The Wrong Tool for the Right Job...

It’s hard to do something with the wrong equipment.

Two weeks ago I couldn’t find a screwdriver anywhere so I decided to Gerry rig a butter knife into a Phillips head screwdriver. I was stripping the screw and ruining the knife, but eventually with persistent toil and brazen determination I removed the screw. What would have taken about 20 seconds with a screwdriver and about 3 seconds with a drill and the right bit, took about 5 minutes and took 2 years off my life.

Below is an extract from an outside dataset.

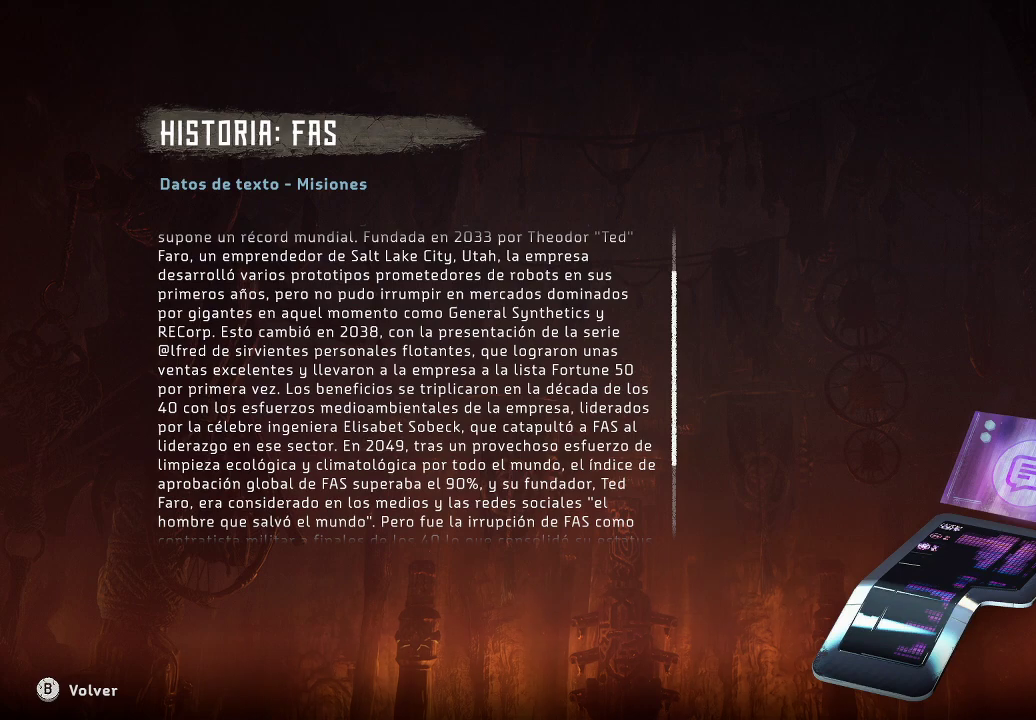
{"buttons": [], "left_stick": "center", "right_stick": "center", "events": [[33, "right_stick", "down-right"], [383, "right_stick", "center"]]}
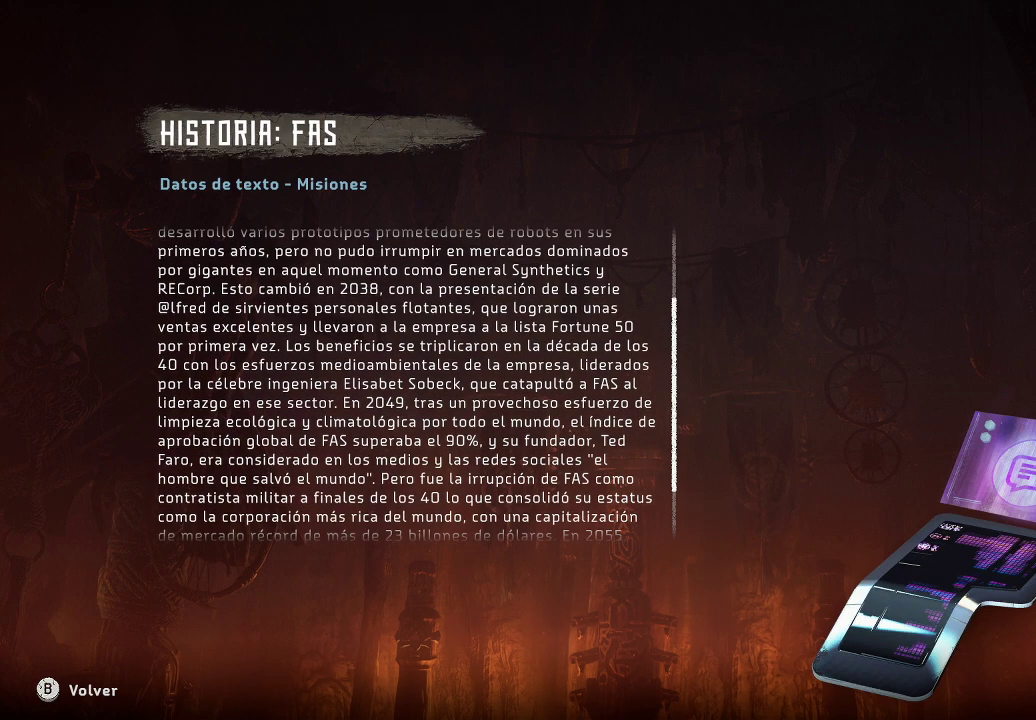
{"buttons": [], "left_stick": "center", "right_stick": "center", "events": []}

Last week I jumped into my car at 6:20am and looked at an opaque frosty windshield. I searched the car high and low for an ice scraper to no avail. I scoured the garage and even looked in our van to steal one from my wife. Nothing. After a few minutes of this scavenger hunt of sorts, I resigned to the fact that for whatever reason our scrapers were long gone and set my affections on finding something else with a sharp edge that could get the job done. I eventually decided on a CD cover that was under my seat. I took the CD out of it as well as the little pamphlet with the lyrics and proceeded to scrape the thin layer of frost off my windshield. The plastic was scraping unevenly and when I would press it harder against the glass the case would crack and chip away at the edges. By the time I finished clearing a little hole in the windshield to look out of, the CD case was cracked into pieces and my hand felt like there were little shards of plastic lodged under the skin of my irritated palm.

This morning I decided to edge my mulch beds. The weather was beautiful and the ground was perfect for digging, neither too wet nor too dry…like the soup in Goldilocks and the Three Bears, it was “just right”. I opened the garage and looked around for a good shovel only to find one with a broken handle from this past Spring. I had forgotten that I broke it when I was digging out a tree trunk that ironically is still sitting in my yard as a memorial of yet another half-finished project.

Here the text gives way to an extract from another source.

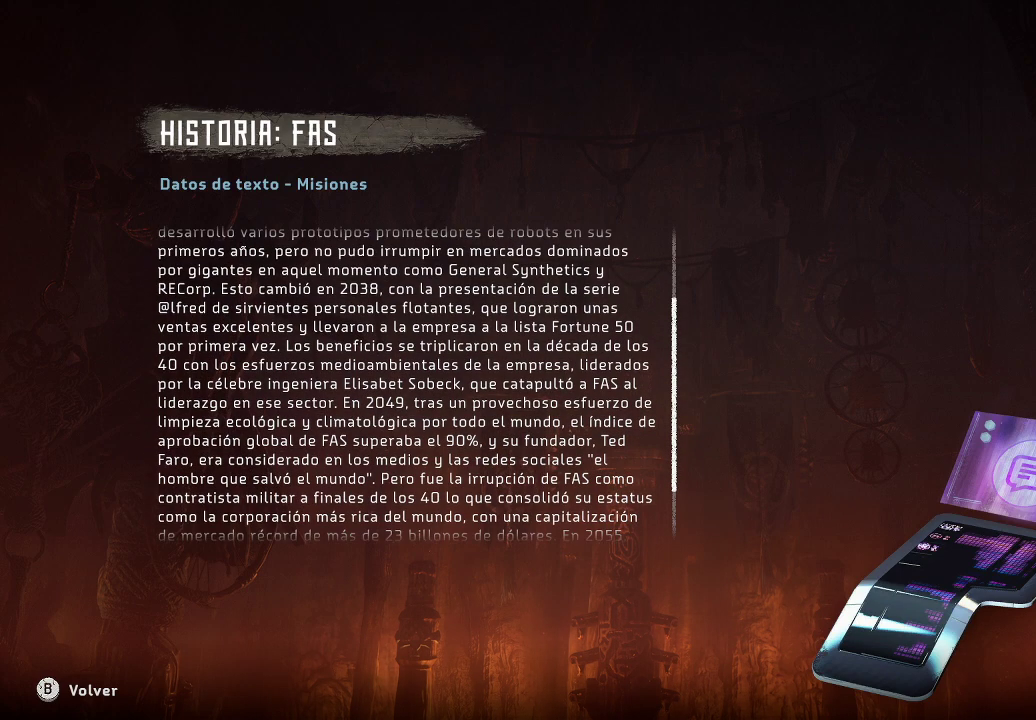
{"buttons": [], "left_stick": "center", "right_stick": "center", "events": []}
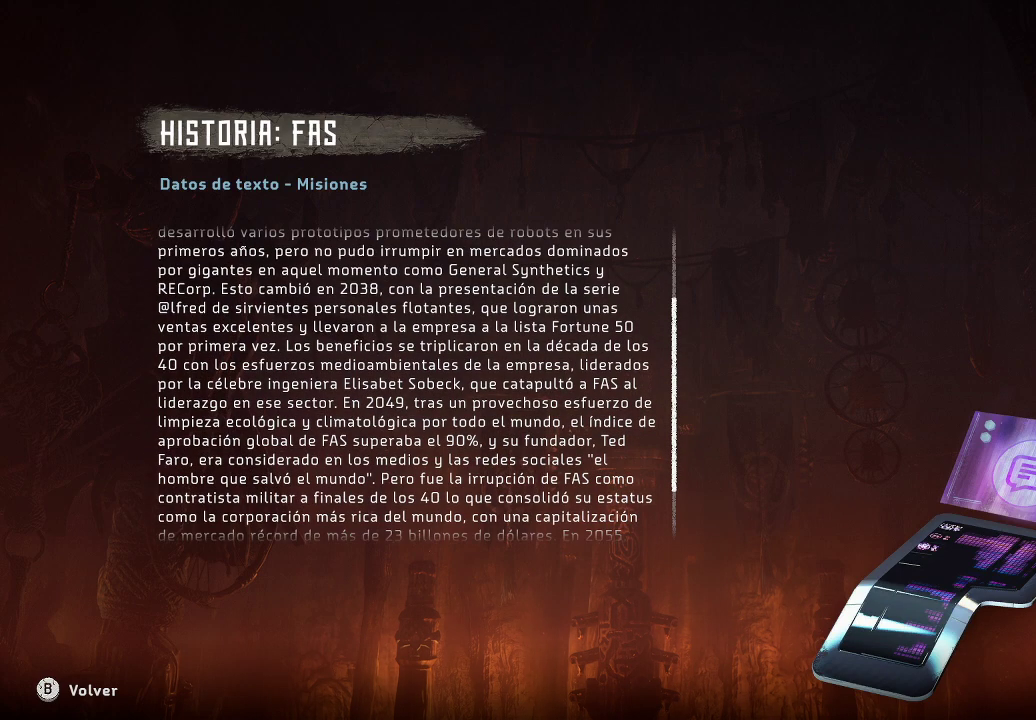
{"buttons": [], "left_stick": "center", "right_stick": "down", "events": [[483, "right_stick", "down"]]}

The only other tool in the shed, so to speak, was an ice pick that I inherited from my father who inherited it from his father. It is weathered, but solid--seemingly unbreakable. Tools come and go, but this one stands the test of time as the grandfather of gardening. I have yet to use it on ice ironically, which was its intended purpose, but almost every year I pull it out after looking hopelessly for a shovel and use it to edge my cedar mulch beds around my landscaping. Today was no exception. After an hour and half of pushing that doggone ice pick into the sod and turning over the ground, I emerged with 2 massive blood blisters and 2 smaller puss blisters on my fingers. My hands feel dead even as I stroke these keys to write this entry, shaking like they have endured a shocking trauma. And they have.

It got me to thinking about how often people do things without being equipped with the right tools. They live their lives making the best with what they have in the garage of their hearts. The come upon situations and dig deep inside of themselves to find the equipment needed to respond appropriately, but after coming up empty, they sheepishly either back away or foolishly fire away with a random tool that doesn’t fit the bill.

It does no good to give someone an opportunity if you first don’t equip them to succeed. It does no good to expect someone to grow and then never give them to tools to do so. I’m guilty of doing this with people all the time. I think they should just know what I’m talking about and go and do what I preached on…but they sit there saying, “If you knew how empty my tool shed was, you wouldn’t be taking me to the woodshed right now! I've got nothin’! No one has taught me, tooled me!”

And if it feels anything like using a butter knife as a screwdriver, a CD as an ice scraper or an ice pick as an landscape edger, I feel their pain. This kind of life is filled with blood blisters, shaking hands and salty sweat.

It helps to have the right tools because...Equipped people are empowered people.